For several years after World War II, there was debate as to whether the main station should be rebuilt on the site of the Gereon freight yard—now the site of MediaPark. Therefore, the reconstruction of the main railway station was a slow process and for a decade Cologne station included temporary structures.

The first phase of redevelopment began in 1953 with the demolition of the long building on the western side, replaced by a modern structure incorporating baggage handling facilities and a hotel. The original station building, which had sustained only minor wartime damage and had been temporarily repaired, was demolished in 1955. On 23 September 1957, the new station hall, featuring a shell-shaped roof designed by architects Schmitt and Schneider, was inaugurated. The main station building was constructed on the northern side of the station following the clearance of built-up areas between Maximinenstraße, Domstraße, Hofergasse, and Hermannstraße, along with the relocation of Goldgasse to accommodate the creation of Breslauer Platz as a secondary entrance plaza.

In the course of building the S-Bahn up until 1991, the entire railway line, railway station and the Hohenzollern bridge were supplemented by two independent S-Bahn tracks. First, in 1975 two additional platforms were built (10 and 11) and then the additional tracks were built on the Hohenzollern bridge for the S-Bahn line.

In 2000, a shopping centre was opened at the station's entry level, extending to the area beneath the S-Bahn tracks. Known as the colonnade, it comprises 70 shops and restaurants, encompassing over 11,500 square metres (124,000 sq ft) of retail space and employing approximately 700 people.

=== Planning ===

At a summit of Deutsche Bahn, the federal government and the state of North Rhine-Westphalia on 31 March 2010 in Düsseldorf, it was decided that the station should be extended by 2019 with an S-Bahn platform with two S-Bahn tracks at Breslauer Platz. The estimated cost would amount to €60 million.

The platform for track 1 was planned to be extended to provide a secure area for checking passenger and baggage to enable ICE trains to run to London-St Pancras in 2016. This plan was not implemented, the reason given that there were issues approving ICE trains by Belgian and French authorities. In December 2025, DB and Eurostar signed a letter of intent with the goal of offering direct connections using Eurostar trains starting in the early 2030s. The necessary crossing of the western track area by trains departing towards London is considered operationally challenging.

== Rail services ==
Cologne Hauptbahnhof is one of the hubs of European long-distance traffic. Long-distance lines run on both sides of the Rhine via Cologne. Therefore, the station situated on the left (western) bank of the Rhine is connected to Köln Messe/Deutz station situated on the right (eastern) bank of the Rhine via the Hohenzollern Bridge. Long-distance trains connect in the station from the Ruhr region, southern Germany, Switzerland, the Netherlands and Belgium. Köln Messe/Deutz (tief) station is used by two ICE services on the right bank route. In the past, therefore, a direct connection, such as a moving walkway over the Rhine was considered, but this controversial idea was rejected as too expensive for the time being.

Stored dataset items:

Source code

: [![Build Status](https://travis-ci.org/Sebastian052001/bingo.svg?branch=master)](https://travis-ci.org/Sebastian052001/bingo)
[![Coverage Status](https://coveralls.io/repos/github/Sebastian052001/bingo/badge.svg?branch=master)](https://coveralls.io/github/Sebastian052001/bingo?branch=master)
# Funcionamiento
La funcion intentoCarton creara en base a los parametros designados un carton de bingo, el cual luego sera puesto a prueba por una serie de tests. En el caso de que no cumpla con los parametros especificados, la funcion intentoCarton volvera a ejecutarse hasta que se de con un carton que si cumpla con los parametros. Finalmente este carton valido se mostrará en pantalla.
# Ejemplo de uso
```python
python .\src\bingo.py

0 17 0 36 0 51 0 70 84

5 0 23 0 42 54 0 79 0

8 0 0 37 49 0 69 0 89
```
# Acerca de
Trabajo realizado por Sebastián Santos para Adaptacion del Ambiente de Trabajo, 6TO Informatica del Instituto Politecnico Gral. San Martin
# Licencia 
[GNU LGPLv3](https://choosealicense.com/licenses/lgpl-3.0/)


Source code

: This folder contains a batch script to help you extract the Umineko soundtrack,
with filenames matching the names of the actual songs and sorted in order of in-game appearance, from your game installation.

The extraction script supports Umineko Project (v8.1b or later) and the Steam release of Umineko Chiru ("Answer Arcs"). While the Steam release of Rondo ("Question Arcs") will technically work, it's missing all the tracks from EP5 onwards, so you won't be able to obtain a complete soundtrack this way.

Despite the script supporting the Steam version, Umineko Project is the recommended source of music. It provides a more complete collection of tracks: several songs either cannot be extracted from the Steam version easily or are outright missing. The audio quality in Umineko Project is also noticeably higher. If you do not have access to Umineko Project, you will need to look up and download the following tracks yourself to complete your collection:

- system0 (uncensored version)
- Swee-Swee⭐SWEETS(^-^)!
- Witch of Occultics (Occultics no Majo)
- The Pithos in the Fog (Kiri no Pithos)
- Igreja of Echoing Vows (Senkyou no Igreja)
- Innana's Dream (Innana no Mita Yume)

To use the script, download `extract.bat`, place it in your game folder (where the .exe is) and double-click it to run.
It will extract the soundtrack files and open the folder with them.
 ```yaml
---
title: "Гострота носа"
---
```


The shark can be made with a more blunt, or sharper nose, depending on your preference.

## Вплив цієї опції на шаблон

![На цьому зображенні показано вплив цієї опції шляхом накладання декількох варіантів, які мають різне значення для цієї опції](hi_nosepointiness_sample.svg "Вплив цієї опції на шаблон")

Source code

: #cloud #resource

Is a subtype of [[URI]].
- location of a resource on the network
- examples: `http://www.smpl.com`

= REQUIRED ACTION 1 =
Answer the following from the text on Cologne Hauptbahnhof:
(a) On what date was the new station hall with the shell-shaped roof inaugurated?
(b) How many shops and restaurants does the colonnade comprise?
(c) What was the estimated cost of the S-Bahn platform extension at Breslauer Platz?
= REQUIRED ACTION 2 =
Write what comes next in the text on Cologne Hauptbahnhof, beginning after its final sentence.

= REPLY 1 =
(a) 23 September 1957
(b) 70
(c) €60 million

= REPLY 2 =
The Cologne rail node is at the centre of eleven routes radiating in all directions. More than 280,000 arriving and departing passengers are estimated to use 1,200 trains daily.

Cologne Hauptbahnhof, together with the Hohenzollern Bridge is a key bottleneck for rail transport in the Cologne region. Long-distance traffic load is concentrated to and from the east of the station, while regional trains mainly run to and from the west. The connecting lines from Hürth-Kalscheuren and Steinstraße are operating at capacity. Adding extra tracks is hardly possible. Changing the track layout is not possible with the existing signalling. The network will become increasingly congested up to 2030 and beyond.

Although its platforms are divided into three sections each, they are still remarkably crowded throughout the day, and a major extension of the station is impossible because of its historic surroundings. Connections to the local Cologne network Stadtbahn are made by two subterranean stations, Dom/Hbf and Breslauer Platz/Hbf at the respective ends of the station. The station has 11 main line passenger track platforms, of which two are used for S-Bahn services; one of the two subterranean Stadtbahn has two tracks with side platforms (Dom/Hbf) the other (Breslauer Platz/Hbf) has two out of three tracks in service and one side platform and an island platform (both in use). Its IATA code is QKL.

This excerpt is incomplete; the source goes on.